## Task goal:
Take each line of the listing that has the string "Продажа" and report it.

## Raw data:
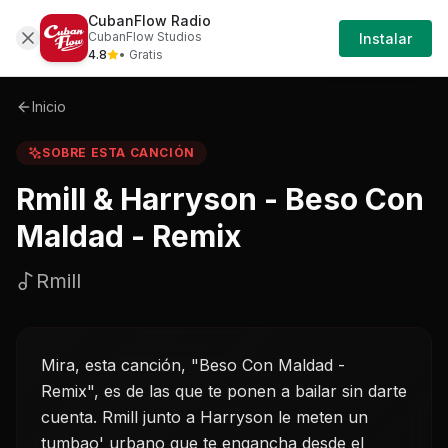
CubanFlow Radio
Iniciar
Sobre
Rmill-harryson---beso-con-maldad---re
CubanFlow Studios
Instalar
Sesión
4.8
• Gratis
Inicio
SOBRE ESTA CANCIÓN
Rmill & Harryson - Beso Con
Maldad - Remix
Rmill
Mira, esta canción, "Beso Con Maldad -
Remix", es de las que te ponen a bailar sin darte
cuenta. Rmill junto a Harryson le meten un
tumbao' urbano que te engancha desde el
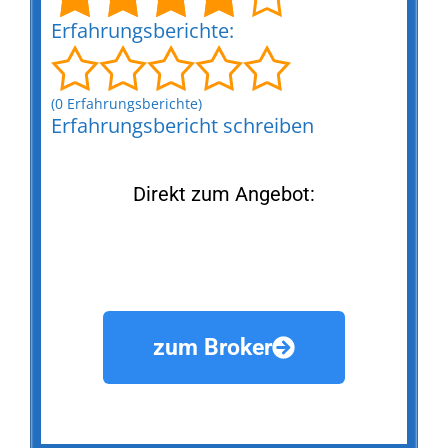
Erfahrungsberichte:
(0 Erfahrungsberichte)
Erfahrungsbericht schreiben
Direkt zum Angebot:
zum Broker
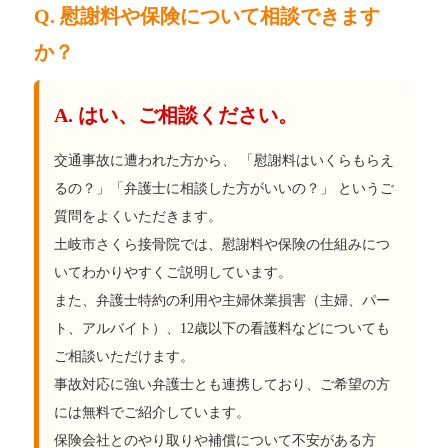
Q. 慰謝料や保険について相談できます
か？
A. はい、ご相談ください。
交通事故に遭われた方から、 「慰謝料はいくらもらえ
るの？」「弁護士に相談した方がいいの？」 というご
質問をよくいただきます。
土岐市さくら接骨院では、慰謝料や保険の仕組みにつ
いてわかりやすくご説明しています。
また、弁護士特約の利用や主婦休業損害（主婦、パー
ト、アルバイト）、12歳以下の看護料などについても
ご相談いただけます。
事故対応に強い弁護士とも連携しており、ご希望の方
には無料でご紹介しています。
保険会社とのやり取りや補償について不安がある方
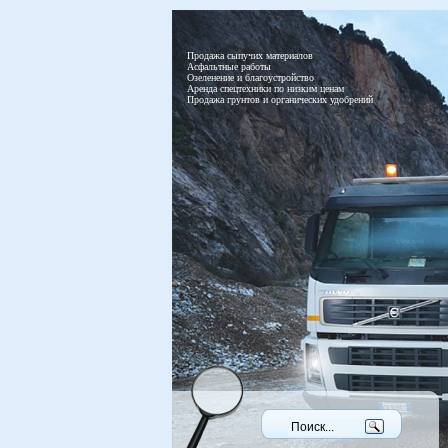
Продажа сыпучих материалов
Асфальтные работы
Озеленение и благоустройство
Аренда спецтехники по низким ценам
Продажа грунтов и органических удобрений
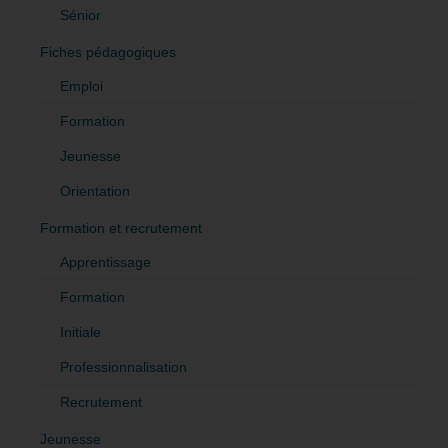
Sénior
Fiches pédagogiques
Emploi
Formation
Jeunesse
Orientation
Formation et recrutement
Apprentissage
Formation
Initiale
Professionnalisation
Recrutement
Jeunesse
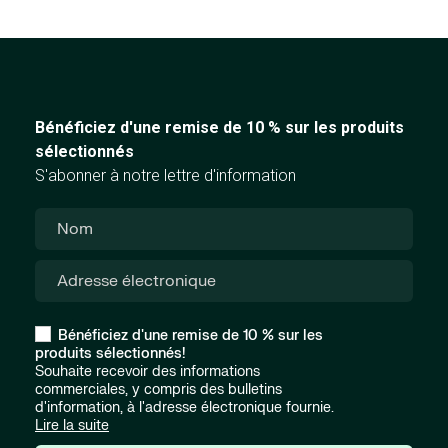
Bénéficiez d'une remise de 10 % sur les produits
sélectionnés
S'abonner à notre lettre d'information
Bénéficiez d'une remise de 10 % sur les
produits sélectionnés!
Souhaite recevoir des informations
commerciales, y compris des bulletins
d'information, à l'adresse électronique fournie.
Lire la suite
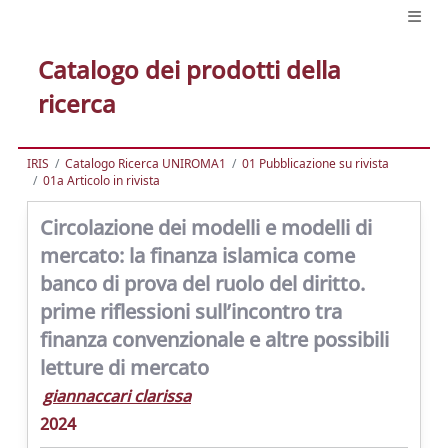
Catalogo dei prodotti della
ricerca
IRIS
Catalogo Ricerca UNIROMA1
01 Pubblicazione su rivista
01a Articolo in rivista
Circolazione dei modelli e modelli di
mercato: la finanza islamica come
banco di prova del ruolo del diritto.
prime riflessioni sull’incontro tra
finanza convenzionale e altre possibili
letture di mercato
giannaccari clarissa
2024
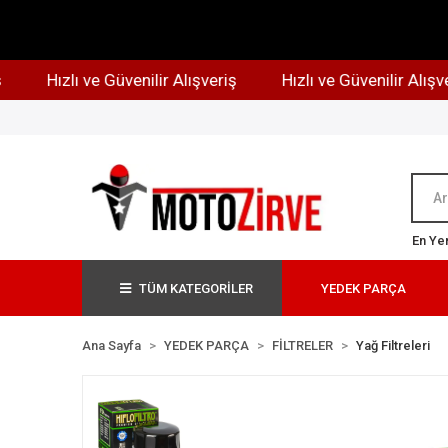
Hızlı ve Güvenilir Alışveriş
Hızlı ve Güvenilir Alışveriş
En Yen
TÜM KATEGORİLER
YEDEK PARÇA
Ana Sayfa
YEDEK PARÇA
FİLTRELER
Yağ Filtreleri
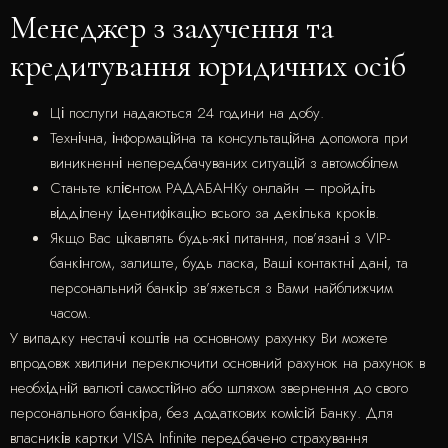
Менеджер з залучення та
кредитування юридичних осіб
Ці послуги надаються 24 години на добу.
Технічна, інформаційна та консультаційна допомога при
виникненні непередбачуваних ситуацій з автомобілем
Станьте клієнтом РАДАБАНКу онлайн – пройдіть
відділену ідентифікацію всього за декілька кроків.
Якщо Вас цікавлять будь-які питання, пов’язані з VIP-
банкінгом, залиште, будь ласка, Ваші контактні дані, та
персональний банкір зв’яжеться з Вами найближчим
часом.
У випадку нестачі коштів на основному рахунку Ви можете
впродовж хвилини переключити основний рахунок на рахунок в
необхідній валюті самостійно або шляхом звернення до свого
персонального банкіра, без додаткових комісій Банку. Для
власників картки VISA Infinite передбачено страхування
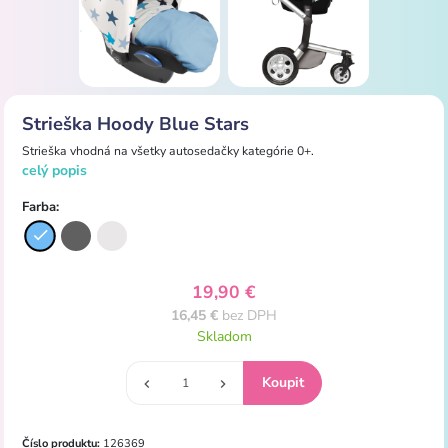
Strieška Hoody Blue Stars
Strieška
vhodná
na
všetky
autosedačky
kategórie
0+.
celý popis
Farba:
19,90 €
16,45 €
bez DPH
Skladom
Číslo produktu:
126369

## Solution below:
Продажа сыпучих материалов
Продажа грунтов и органических удобрений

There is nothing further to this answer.